Remove-Item -Recurse -Force "<backup-root>"

Confirm with the user before deleting and report the freed size. Do not skip this step or default to "keep it for a few days" — if /resume worked and the source copy is gone, the backup has done its job. Keeping it costs disk and clutters the workspace.

The only reason to keep a backup is if you have not yet verified /resume works or you have not yet deleted the source copy. In either of those cases, you are still in steps 1-2, not step 9.

Common pitfalls

These are the failure modes that have actually happened — read references/troubleshooting.md for the fixes.

  • Forgetting the sidecar dir — the main .jsonl migrates but the subagent transcripts get left behind, so the migrated brief shows subagents: 0 even though the original had many. The script's --session mode now handles this automatically, but verify with the subagent-list check.
  • Treating "stale reference" warnings as real when the new path is a subdir of the old path.
  • Running the migration without --session, which migrates every session in the source project (the constants/CLI default is full-project mode).
  • Source-path encoding mismatch — Claude Code creates C--Foo on Windows but case-insensitive filesystems can produce c--Foo. The script tries both.
  • Forgetting to rewrite gitBranch / version consistency on the appended note — the script copies these from the last uuid-bearing entry; do not invent values.

Files in this skill

  • scripts/migrate-claude-history.js — the migration script. Supports full-project and single-session modes, CLI overrides for old/new repo, auto-append of the migration note (on by default), --no-migration-note opt-out, and --dry-run. Run node scripts/migrate-claude-history.js --help for the full CLI.
  • scripts/validate-migration.py — post-migration validator. Runs structural, schema, path-consistency, sidecar, and (optional) backup-cross-validation checks on a migrated .jsonl. Exits 0 if every check passes, 1 otherwise. Run python scripts/validate-migration.py --help for the full CLI. Use this in step 7 instead of writing ad-hoc Python.
  • scripts/test-append-note.js — a self-contained smoke test for the note-append routine. Run with node scripts/test-append-note.js. Useful if you edit the migration script and want to sanity-check the duplicate-detection and non-meta entry shape.
  • references/path-encoding.md — the 9 path-encoding variants, why each exists, which entries use which form.
  • references/troubleshooting.md — recoveries for stale-reference false positives, missed sidecars, ambiguous lookups, and the true-stale grep recipe.

Skill Feedback

If the user shares feedback about this skill — a bug, something confusing, a missing feature, or a suggestion — ask them to describe it in a bit more detail (what they expected, what happened, and any relevant context). Then file the issue using whichever method is available:

If gh is installed (gh --version succeeds), create the issue directly:

gh issue create \
  --repo ElliotDrel/e-stack \
  --title "estack-migrate-claude-session-history: <concise summary>" \
  --body "<description from user feedback — expected vs. actual behavior and context>"

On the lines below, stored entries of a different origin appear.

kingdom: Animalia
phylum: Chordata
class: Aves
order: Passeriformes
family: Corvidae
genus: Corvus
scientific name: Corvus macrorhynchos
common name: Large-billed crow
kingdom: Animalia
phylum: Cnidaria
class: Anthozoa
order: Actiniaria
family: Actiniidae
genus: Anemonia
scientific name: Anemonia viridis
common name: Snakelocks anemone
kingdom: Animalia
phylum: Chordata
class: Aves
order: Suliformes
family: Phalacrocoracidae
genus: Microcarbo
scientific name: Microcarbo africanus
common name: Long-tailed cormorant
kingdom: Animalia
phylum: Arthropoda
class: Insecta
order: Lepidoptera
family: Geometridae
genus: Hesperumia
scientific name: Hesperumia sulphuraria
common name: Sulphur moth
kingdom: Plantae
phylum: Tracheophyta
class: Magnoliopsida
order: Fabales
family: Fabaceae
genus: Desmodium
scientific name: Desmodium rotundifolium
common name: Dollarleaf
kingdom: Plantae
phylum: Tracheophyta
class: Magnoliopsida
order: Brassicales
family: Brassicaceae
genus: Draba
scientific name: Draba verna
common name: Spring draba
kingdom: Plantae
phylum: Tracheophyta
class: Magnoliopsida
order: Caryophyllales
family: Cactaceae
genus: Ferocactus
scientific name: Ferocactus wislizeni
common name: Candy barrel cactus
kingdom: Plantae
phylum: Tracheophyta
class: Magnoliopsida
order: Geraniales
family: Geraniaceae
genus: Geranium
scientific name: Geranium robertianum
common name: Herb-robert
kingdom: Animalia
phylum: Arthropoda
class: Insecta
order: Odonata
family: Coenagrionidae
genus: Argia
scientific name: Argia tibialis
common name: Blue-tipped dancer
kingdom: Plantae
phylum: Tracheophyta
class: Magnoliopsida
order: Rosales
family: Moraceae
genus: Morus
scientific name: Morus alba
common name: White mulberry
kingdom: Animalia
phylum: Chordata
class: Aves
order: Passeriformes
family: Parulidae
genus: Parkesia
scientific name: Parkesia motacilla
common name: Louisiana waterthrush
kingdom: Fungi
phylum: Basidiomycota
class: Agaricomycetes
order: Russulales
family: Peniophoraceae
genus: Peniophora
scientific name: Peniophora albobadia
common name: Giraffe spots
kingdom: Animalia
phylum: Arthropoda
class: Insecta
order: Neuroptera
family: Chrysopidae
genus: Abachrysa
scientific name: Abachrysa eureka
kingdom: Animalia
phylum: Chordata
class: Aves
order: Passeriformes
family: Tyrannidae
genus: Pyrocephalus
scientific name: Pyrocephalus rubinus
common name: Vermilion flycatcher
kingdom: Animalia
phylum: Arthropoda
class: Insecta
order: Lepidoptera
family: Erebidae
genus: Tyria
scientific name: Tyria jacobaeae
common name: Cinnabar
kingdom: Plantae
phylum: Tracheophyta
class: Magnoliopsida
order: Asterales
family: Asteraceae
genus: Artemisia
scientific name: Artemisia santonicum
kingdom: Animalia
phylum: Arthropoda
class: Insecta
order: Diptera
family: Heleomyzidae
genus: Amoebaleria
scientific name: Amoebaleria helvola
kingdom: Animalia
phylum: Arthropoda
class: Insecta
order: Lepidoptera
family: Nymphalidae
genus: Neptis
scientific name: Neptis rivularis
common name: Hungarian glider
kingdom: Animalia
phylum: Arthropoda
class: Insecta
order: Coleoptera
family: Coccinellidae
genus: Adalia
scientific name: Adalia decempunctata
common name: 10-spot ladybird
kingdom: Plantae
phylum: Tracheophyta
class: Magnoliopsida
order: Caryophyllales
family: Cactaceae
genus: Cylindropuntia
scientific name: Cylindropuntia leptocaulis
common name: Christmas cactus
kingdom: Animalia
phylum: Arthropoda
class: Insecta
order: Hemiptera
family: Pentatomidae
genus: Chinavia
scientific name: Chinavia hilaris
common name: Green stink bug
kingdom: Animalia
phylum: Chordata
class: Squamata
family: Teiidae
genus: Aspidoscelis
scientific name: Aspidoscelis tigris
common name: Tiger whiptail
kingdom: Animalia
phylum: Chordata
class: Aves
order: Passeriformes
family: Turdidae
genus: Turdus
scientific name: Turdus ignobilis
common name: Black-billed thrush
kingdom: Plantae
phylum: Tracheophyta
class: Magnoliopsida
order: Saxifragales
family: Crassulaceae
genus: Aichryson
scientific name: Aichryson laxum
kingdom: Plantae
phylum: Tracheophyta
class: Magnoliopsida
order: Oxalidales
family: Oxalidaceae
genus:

If gh is not installed, build a pre-filled URL:

python3 -c "
import urllib.parse
title = 'estack-migrate-claude-session-history: <concise summary>'
body = '<description from user feedback — expected vs. actual behavior and context>'
base = 'https://github.com/ElliotDrel/e-stack/issues/new'
print(base + '?title=' + urllib.parse.quote(title) + '&body=' + urllib.parse.quote(body))
"

Share the printed URL with the user and offer to open it in their browser.

They can also click it directly, review the pre-filled title and body, and click Submit new issue.